*REQUIRED TASK 1*
Locate every line of the listing that contains the string "qSketchRegion" and copy each such line. Treat the match as case-sensitive.

Knauth v. The Independent Electricity System Operator et al.

Firms involved

Self Represented, Norton Rose Fulbright Canada LLP, Tribunals Ontario I Tribunaux décisionnels Ontario
Maya Knauth
Law Firm
Self Represented
Independent Electricity System Operator
Law Firm
Norton Rose Fulbright Canada LLP
Lawyer(s)

Josh Hoffman

Human Rights Tribunal of Ontario
Law Firm
Tribunals Ontario I Tribunaux décisionnels Ontario
Lawyer(s)

Mindy Noble

Executive Summary: Key Legal and Evidentiary Issues

  • Timeliness of the contravention-of-settlement (COS) application under s. 45.9(3) of the Human Rights Code, given that the alleged breaches dated back to 2011, 2017 and 2023 but the application was only filed in February 2025.
  • Characterization of the $50,000 payment in the 2011 termination agreement (and on the 2011 T4 slip) as employment income, and whether any mischaracterization amounted to a contravention of the settlement agreement.
  • Alleged post-employment disparagement/“blacklisting” by the employer in 2017 and 2023 and whether these events formed a “series of contraventions” with a last breach falling within the six-month limitation period.
  • Whether the applicant’s reasons for delay (mental health, lack of legal counsel, fear of being sued, need for research, and alleged late “confession” by the union) met the “good faith” and “due diligence” requirement in s. 45.9(4) of the Code.
  • Scope of the Human Rights Tribunal of Ontario’s jurisdiction on a COS application, including whether it can assess the validity of the settlement agreement itself or quash an arbitration award.
  • Procedural fairness issues, specifically whether the Tribunal was required to hold an oral hearing on jurisdiction and whether dealing with the matter in writing denied the applicant a fair process.

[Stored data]
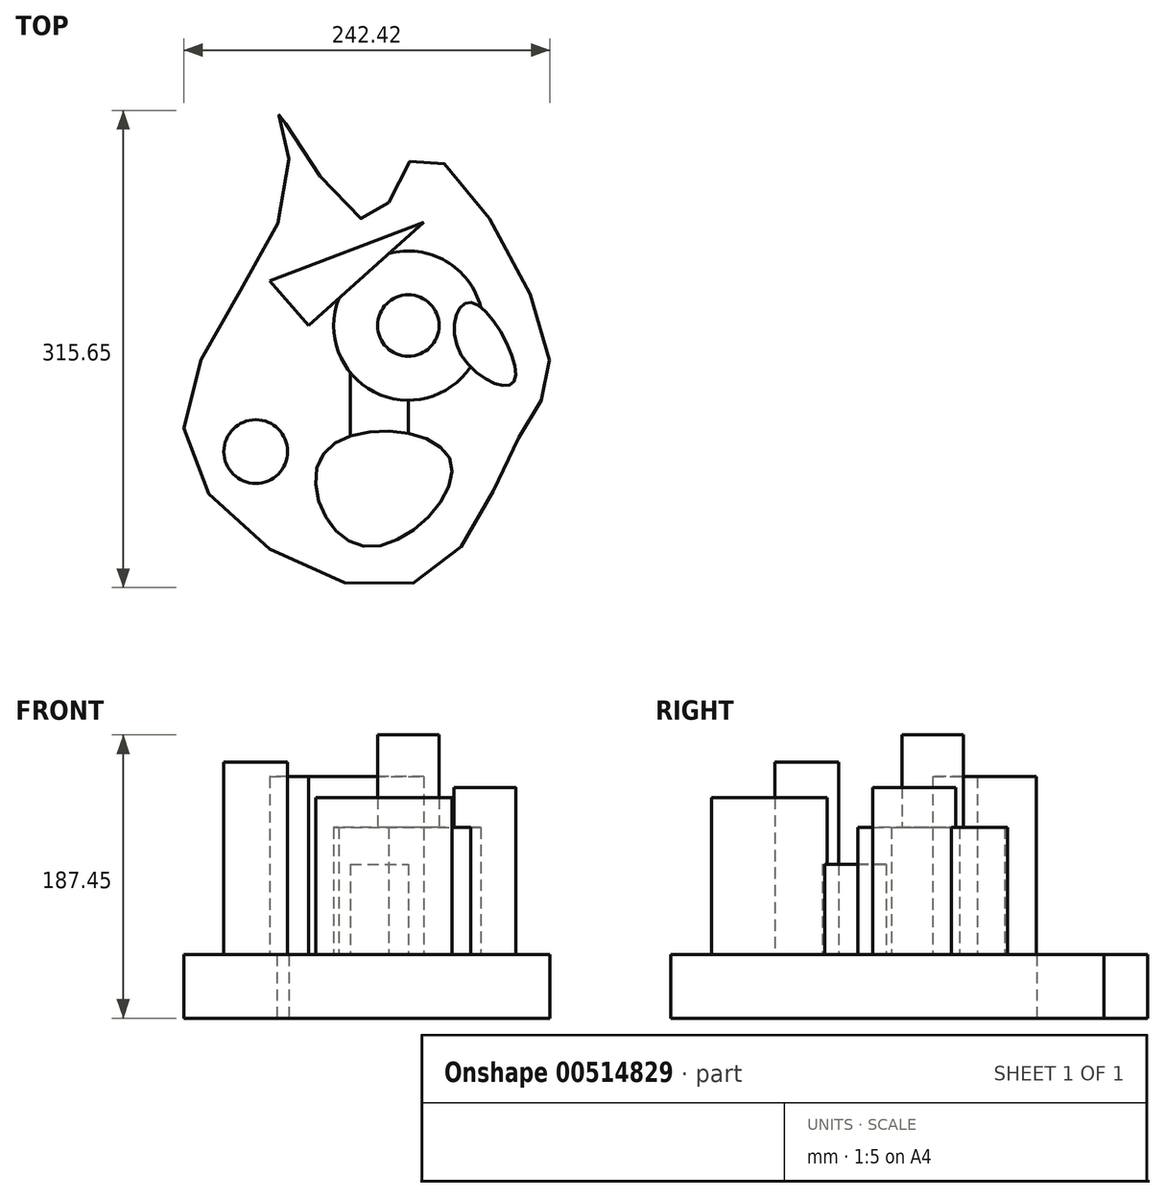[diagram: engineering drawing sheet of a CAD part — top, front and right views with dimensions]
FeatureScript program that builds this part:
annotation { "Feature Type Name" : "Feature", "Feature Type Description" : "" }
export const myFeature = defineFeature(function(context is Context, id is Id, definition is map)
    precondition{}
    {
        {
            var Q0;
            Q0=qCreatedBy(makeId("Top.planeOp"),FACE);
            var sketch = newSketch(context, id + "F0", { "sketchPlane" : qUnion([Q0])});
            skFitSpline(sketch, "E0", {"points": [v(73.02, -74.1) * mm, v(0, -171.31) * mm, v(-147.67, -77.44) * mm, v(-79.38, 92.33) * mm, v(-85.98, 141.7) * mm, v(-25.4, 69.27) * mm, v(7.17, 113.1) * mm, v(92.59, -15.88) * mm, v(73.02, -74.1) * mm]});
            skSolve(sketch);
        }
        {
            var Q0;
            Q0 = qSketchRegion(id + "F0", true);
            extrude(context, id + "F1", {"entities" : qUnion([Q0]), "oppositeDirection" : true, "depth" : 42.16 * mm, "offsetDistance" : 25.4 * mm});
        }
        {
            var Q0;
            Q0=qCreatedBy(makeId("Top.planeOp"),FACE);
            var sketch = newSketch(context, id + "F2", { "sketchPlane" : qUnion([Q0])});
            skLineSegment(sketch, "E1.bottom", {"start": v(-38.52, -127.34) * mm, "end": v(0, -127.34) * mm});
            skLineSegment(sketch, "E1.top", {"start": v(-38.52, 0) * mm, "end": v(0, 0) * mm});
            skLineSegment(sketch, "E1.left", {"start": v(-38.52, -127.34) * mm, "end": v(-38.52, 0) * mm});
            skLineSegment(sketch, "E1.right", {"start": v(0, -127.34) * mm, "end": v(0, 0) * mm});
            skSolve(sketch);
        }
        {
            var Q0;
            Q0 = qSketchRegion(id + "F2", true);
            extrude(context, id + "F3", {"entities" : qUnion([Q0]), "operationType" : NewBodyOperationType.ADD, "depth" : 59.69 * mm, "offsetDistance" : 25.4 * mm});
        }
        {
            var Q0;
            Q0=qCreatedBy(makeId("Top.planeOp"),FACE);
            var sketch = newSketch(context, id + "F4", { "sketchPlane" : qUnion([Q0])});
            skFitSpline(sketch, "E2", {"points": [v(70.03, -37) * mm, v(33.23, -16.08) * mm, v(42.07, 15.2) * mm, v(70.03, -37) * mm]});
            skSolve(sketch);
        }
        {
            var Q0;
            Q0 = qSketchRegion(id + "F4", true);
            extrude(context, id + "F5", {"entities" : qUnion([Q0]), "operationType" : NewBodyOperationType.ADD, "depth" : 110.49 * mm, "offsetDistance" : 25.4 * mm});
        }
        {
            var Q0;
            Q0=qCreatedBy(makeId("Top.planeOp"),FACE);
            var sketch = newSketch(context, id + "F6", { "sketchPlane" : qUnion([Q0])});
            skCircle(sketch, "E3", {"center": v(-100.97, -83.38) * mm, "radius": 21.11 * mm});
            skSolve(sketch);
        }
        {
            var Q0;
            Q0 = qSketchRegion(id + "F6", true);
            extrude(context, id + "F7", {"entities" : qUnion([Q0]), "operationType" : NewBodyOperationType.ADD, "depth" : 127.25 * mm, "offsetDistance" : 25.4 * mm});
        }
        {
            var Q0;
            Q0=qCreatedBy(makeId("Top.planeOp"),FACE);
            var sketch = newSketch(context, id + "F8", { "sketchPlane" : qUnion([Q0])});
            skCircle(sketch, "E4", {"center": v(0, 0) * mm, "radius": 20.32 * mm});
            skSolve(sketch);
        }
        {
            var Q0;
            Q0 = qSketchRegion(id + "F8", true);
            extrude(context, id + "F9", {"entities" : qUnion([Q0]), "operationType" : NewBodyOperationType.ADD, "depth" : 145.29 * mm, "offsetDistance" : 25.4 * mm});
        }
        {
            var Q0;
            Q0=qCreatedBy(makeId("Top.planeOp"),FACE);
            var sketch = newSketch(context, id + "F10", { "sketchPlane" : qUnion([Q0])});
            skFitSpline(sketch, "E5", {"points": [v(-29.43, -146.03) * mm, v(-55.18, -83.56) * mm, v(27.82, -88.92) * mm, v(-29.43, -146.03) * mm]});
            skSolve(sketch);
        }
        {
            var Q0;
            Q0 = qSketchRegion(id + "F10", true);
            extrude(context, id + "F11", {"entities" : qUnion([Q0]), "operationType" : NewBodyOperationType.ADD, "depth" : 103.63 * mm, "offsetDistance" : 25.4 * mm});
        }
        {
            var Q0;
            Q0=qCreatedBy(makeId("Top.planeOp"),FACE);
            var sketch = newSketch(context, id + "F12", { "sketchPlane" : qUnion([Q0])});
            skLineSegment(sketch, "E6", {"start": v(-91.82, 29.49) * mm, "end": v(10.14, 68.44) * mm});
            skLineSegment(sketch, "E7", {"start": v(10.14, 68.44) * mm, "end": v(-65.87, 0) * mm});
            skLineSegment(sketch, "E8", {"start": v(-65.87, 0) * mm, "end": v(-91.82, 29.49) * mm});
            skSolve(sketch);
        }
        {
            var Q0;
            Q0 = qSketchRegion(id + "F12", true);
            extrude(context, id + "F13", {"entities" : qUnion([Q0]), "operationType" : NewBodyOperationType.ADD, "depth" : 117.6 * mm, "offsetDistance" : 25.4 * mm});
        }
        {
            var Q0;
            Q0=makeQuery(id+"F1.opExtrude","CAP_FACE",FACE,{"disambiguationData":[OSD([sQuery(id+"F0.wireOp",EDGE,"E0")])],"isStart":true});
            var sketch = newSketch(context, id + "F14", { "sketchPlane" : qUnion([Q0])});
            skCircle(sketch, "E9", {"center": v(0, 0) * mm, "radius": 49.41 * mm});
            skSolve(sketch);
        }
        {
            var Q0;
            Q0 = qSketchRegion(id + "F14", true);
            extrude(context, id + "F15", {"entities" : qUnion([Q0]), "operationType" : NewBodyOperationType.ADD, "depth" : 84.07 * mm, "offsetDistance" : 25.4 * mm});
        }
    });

*REQUIRED TASK 2*
According to the case summary, in what month and year was the contravention-of-settlement application filed?

*SOLUTION 1*
            Q0 = qSketchRegion(id + "F0", true);
            Q0 = qSketchRegion(id + "F2", true);
            Q0 = qSketchRegion(id + "F4", true);
            Q0 = qSketchRegion(id + "F6", true);
            Q0 = qSketchRegion(id + "F8", true);
            Q0 = qSketchRegion(id + "F10", true);
            Q0 = qSketchRegion(id + "F12", true);
            Q0 = qSketchRegion(id + "F14", true);

*SOLUTION 2*
February 2025